5 It is stipulated by the law that the memorandum of a general partnership should include:

  •  The name; surname and title (if any) of each partner, also his nationality and date of birth.
  • The company name; purpose of incorporation; headquarters and branches if any; capital and the share undertaken to be presented by each partner whether it is in cash or in kind or merely a right; the estimated value of shares, pertinent terms of presentation and date of maturity; date of incorporation and termination and the terms of management, with a special reference to the names of authorized persons who may sign on behalf of the company and the extent of their powers.

  • It should, also include the commencement and end of the company fiscal year and the percentages of profit / loss distribution among partners.

  •   In addition to all these major information required by the law, the memorandum of a general partnership should also include other information agreed upon by all partners such as the formation of the board of directors; terms of share assignment; partners liabilities; terms of competition if allowed or not.
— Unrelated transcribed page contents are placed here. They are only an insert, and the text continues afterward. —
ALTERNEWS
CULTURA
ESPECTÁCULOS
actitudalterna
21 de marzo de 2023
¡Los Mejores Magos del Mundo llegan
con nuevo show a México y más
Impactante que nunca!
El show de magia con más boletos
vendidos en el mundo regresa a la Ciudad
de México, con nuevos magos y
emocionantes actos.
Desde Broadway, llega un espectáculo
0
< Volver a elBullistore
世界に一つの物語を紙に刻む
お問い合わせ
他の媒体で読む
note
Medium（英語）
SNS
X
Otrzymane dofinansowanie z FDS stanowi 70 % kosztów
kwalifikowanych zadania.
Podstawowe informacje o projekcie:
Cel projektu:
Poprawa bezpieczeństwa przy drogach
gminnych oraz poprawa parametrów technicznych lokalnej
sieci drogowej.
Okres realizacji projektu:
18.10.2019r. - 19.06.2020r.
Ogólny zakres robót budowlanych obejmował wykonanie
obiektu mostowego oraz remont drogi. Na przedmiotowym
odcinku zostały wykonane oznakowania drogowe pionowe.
Decision terms of issuance; reasons of company dissolution; terms of liquidation; dispute-settlement agency and any other statements agreed upon by the partners, provided that they should not be in contravention to the laws.
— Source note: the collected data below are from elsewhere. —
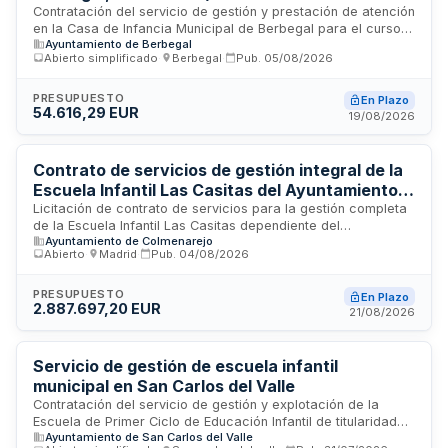
Contratación del servicio de gestión y prestación de atención
en la Casa de Infancia Municipal de Berbegal para el curso
Ayuntamiento de Berbegal
2026/2027. El servicio constituye una prestación unitaria que
Abierto simplificado
·
Berbegal
·
Pub.
05/08/2026
incluye la atención y cuidado de menores en horario
extraescolar mediante personal especializado. Se prevé la
adscripción de dos monitoras para garantizar una adecuada
PRESUPUESTO
En Plazo
54.616,29 EUR
prestación del servicio adaptado a las necesidades del
19/08/2026
municipio de Berbegal. La financiación queda condicionada a
la obtención de subvención del Gobierno de Aragón para
desarrollo de Casas de Infancia en medio rural aragonés.
Contrato de servicios de gestión integral de la
Escuela Infantil Las Casitas del Ayuntamiento
de Colmenarejo
Licitación de contrato de servicios para la gestión completa
de la Escuela Infantil Las Casitas dependiente del
Ayuntamiento de Colmenarejo
Ayuntamiento de Colmenarejo. El contrato incluye la
Abierto
·
Madrid
·
Pub.
04/08/2026
prestación de servicios educativos y de atención infantil, así
como servicios accesorios de limpieza, control y
mantenimiento del centro. La duración máxima del contrato
PRESUPUESTO
En Plazo
2.887.697,20 EUR
es de cinco años, siendo tramitado por la Concejalía de
21/08/2026
Educación del municipio.
Servicio de gestión de escuela infantil
municipal en San Carlos del Valle
Contratación del servicio de gestión y explotación de la
Escuela de Primer Ciclo de Educación Infantil de titularidad
Ayuntamiento de San Carlos del Valle
municipal ubicada en San Carlos del Valle. El servicio se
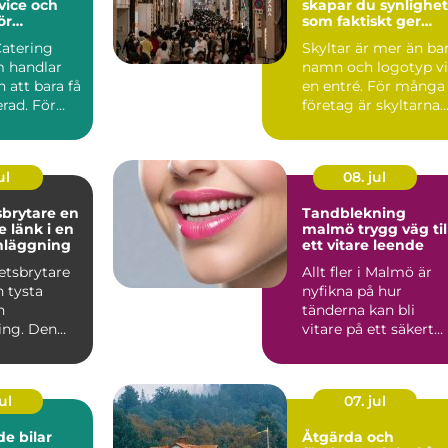
vice och
skapar du synlighet
ör
som faktiskt ger
rda event
affärer
Catering
Skyltar är mer än ba
 handlar
namn och logotyp v
 att bara få
en entré. För många
rad. För
företag är skyltarna
 maten den
den första verk...
ul
08. jul
rytare en
Tandblekning
 länk i en
malmö trygg väg till
nläggning
ett vitare leende
etsbrytare
Allt fler i Malmö är
n tysta
nyfikna på hur
n
tänderna kan bli
ing. Den
vitare på ett säkert
an i
sätt. Kaffe, te, vin oc
men nä...
r...
ul
07. jul
e bilar
Åtgärda och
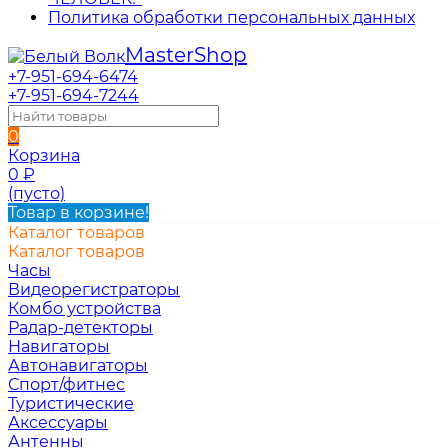
Политика обработки персональных данных
Master
Shop
+7-951-694-6474
+7-951-694-7244
0
Корзина
0
₽
(пусто)
Товар в корзине!
Каталог товаров
Каталог товаров
Часы
Видеорегистраторы
Комбо устройства
Радар-детекторы
Навигаторы
Автонавигаторы
Спорт/фитнес
Туристические
Аксессуары
Антенны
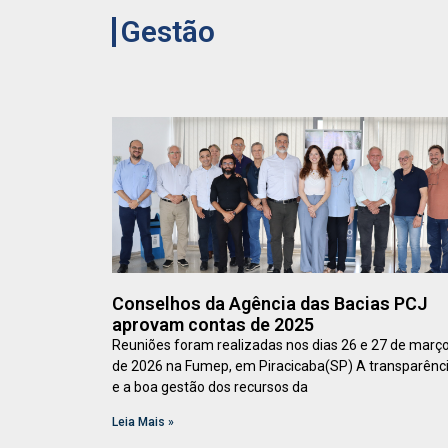
Gestão
Conselhos da Agência das Bacias PCJ
aprovam contas de 2025
Reuniões foram realizadas nos dias 26 e 27 de març
de 2026 na Fumep, em Piracicaba(SP) A transparênc
e a boa gestão dos recursos da
Leia Mais »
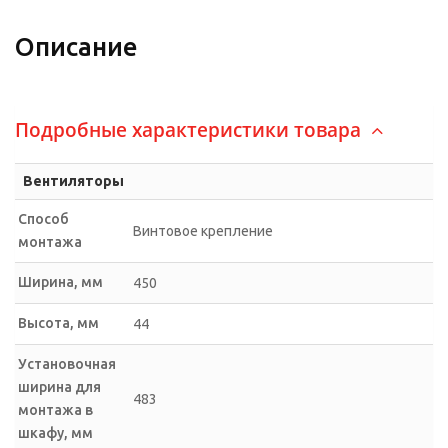
Описание
Подробные характеристики товара
Вентиляторы
Способ
Винтовое крепление
монтажа
Ширина, мм
450
Высота, мм
44
Установочная
ширина для
483
монтажа в
шкафу, мм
6 The memorandum of a general partnership should not provide for an agreement on depriving a partner from profit or exempting him from suffering loss, otherwise the memorandum will be considered void.

However, it may be agreed to exempt the partner who contributes nothing but his work from bearing a loss. This is because the capital of a general partnership may be paid in cash; in kind or merely a work, although the registered capital should be only formed from cash and kind shares, and this is the reason why such a partner with a work share only may be exempted from suffering loss, as he, in such a case, may lose his time and effort without getting a regular salary against his work which is viewed as his contribution to the company capital.
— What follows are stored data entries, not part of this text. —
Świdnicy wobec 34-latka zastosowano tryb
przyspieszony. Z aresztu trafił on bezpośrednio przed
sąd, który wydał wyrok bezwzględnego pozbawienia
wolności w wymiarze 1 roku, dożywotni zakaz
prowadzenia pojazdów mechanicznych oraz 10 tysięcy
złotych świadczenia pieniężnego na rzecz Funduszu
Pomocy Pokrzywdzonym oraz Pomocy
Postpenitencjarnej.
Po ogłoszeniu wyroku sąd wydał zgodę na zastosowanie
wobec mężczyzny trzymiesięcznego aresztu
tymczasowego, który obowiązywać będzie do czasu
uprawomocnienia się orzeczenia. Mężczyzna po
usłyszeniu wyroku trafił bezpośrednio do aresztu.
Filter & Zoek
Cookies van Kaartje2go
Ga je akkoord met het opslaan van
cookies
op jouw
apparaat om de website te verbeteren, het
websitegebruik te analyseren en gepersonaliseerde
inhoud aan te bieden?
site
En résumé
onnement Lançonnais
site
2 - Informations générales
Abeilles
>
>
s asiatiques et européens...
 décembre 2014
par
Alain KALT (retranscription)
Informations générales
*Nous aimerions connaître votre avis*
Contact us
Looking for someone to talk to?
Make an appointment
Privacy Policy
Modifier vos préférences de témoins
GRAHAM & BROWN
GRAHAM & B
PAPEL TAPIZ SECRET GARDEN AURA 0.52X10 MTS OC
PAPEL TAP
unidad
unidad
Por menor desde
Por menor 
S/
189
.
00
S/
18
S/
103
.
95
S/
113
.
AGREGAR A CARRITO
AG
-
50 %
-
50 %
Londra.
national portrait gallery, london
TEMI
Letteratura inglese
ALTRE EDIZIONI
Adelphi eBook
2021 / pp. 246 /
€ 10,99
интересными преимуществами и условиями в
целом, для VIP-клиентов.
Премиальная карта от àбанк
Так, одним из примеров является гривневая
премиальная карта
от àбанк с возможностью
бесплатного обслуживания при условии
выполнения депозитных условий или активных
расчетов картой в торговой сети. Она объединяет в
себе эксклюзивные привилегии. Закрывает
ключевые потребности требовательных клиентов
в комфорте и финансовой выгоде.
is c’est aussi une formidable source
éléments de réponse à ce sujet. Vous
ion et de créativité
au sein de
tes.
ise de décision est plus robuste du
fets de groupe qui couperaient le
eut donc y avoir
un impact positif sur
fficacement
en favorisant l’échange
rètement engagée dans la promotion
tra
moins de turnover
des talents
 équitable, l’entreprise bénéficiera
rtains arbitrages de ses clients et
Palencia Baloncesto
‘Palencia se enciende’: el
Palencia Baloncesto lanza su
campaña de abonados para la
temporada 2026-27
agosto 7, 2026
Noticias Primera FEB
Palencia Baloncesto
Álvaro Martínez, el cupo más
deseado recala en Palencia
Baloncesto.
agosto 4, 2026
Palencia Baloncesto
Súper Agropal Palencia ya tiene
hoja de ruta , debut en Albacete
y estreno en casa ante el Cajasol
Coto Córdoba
7 Partners should agree on the percentage of profit and loss in the company memorandum, but may not agree on distribution of fictitious profits through over - exaggerating the estimate of the company assets.

8 Each partner in a general partnership will be deemed merchant. The bankruptcy of the company will lead to the bankruptcy of all partners. This is accordingly incurring that each partner in the company should be fully capacitated, whereas incapacitated individuals may not be partners in a general partnership.

9 The shares of partners in a general partnership may not be represented by negotiable instruments and may not be assigned to others unless upon approval by all partners. This restriction is reflecting the private feature of the company.

10 The management of a general partnership may be the responsibility of one or more of the partners or a person who is not a partner.

The competence of the manager(s) should be specified in his letter of appointment. In case the manager is a partner and so appointed in the company memorandum, he may not be dismissed except by the unanimous vote of the partners, otherwise dismissal should result in dissolution of the company unless its continuation is so provided in the memorandum. However, a manager may not resign without appropriate justifications, otherwise he will be liable for indemnification.

Appropriate justifications here are meant to be those deemed acceptable by all partners. In case of different opinions, the judge at the court of law is to take a rightful decision. The manager may be held responsible for any damage inflicted on the company or caused to the partners or others in case he acts in contravention to the provisions of the company memorandum.

11 The law also provided that joining the company or withdrawal of partners; avoidance of the memorandum; dissolution or liquidation of the company should all be effected at the Commercial Register / Abu Dhabi Municipality and at the Company Section / Ministry of Economy & Commerce.

12 The law did not fix a certain capital amount for a general partnership.